Intelligent web scraping with automatic strategy selection and TypeScript-first Apify Actor development.
This skill provides:
- Adaptive reconnaissance - Phases 0-5 with quality gates that skip unnecessary work (curl first, browser only if needed)
- Framework-aware detection - Identifies site framework before searching, skips irrelevant patterns
- Validated findings - Every claimed selector/path/API is tested before reporting
- Self-critiquing reports - Intelligence reports include gap analysis and staleness warnings
- Iterative implementation - Starts simple, adds complexity only if needed
- Production-ready guidance - TypeScript-first Apify Actor development
Add this skill to Claude Code by placing this directory in the skills folder.
User: "Scrape https://example.com"
Claude will automatically:
1. Phase 0: curl raw HTML — detect framework, search for data points, check sitemaps
2. QUALITY GATE: All data in HTML? → Skip browser, go to validation
3. Phase 1: Launch stealth browser (only if needed) — capture traffic, rendered DOM
4. Phase 2: Deep scan (only for missing data) — test interactions, sniff APIs
5. Phase 3: Validate every finding — test selectors, replay APIs, confirm paths
6. Phase 4: Protection testing (only if signals detected or user requested)
7. Phase 5: Generate intelligence report with self-critique
8. Implement recommended approach iteratively
9. Test with small batch, then scale
User: "Make this an Apify Actor"
Claude will:
1. Recommend TypeScript (strongly)
2. Guide through `apify create` command
3. Help choose appropriate template (Cheerio vs Playwright)
4. Port scraping logic to Actor format
5. Configure input schema
6. Test and deploy
web-scraping/
├── SKILL.md # Main entry point (proactive workflow)
├── workflows/ # Implementation patterns
│ ├── reconnaissance.md # Phase 1 interactive reconnaissance (CRITICAL)

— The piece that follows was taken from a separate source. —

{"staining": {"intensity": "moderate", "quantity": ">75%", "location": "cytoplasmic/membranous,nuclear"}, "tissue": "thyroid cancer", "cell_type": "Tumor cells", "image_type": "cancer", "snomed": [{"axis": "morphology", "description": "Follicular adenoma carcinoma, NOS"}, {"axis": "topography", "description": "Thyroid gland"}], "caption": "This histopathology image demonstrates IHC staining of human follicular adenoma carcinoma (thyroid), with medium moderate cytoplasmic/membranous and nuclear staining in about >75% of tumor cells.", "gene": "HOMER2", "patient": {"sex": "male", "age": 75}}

│ ├── implementation.md # Phase 4 iterative implementation
│ └── productionization.md # Phase 5 Actor creation
├── strategies/ # Deep-dive guides
│ ├── framework-signatures.md # Framework detection lookup tables
│ ├── cheerio-vs-browser-test.md # Cheerio vs Browser decision + early exit
│ ├── proxy-escalation.md # Protection testing skip/run conditions
│ ├── traffic-interception.md # MITM proxy traffic capture
│ ├── sitemap-discovery.md # 60x faster URL discovery
│ ├── api-discovery.md # 10-100x faster than scraping
│ ├── dom-scraping.md # DevTools bridge + humanizer
│ ├── cheerio-scraping.md # HTTP-only (5x faster)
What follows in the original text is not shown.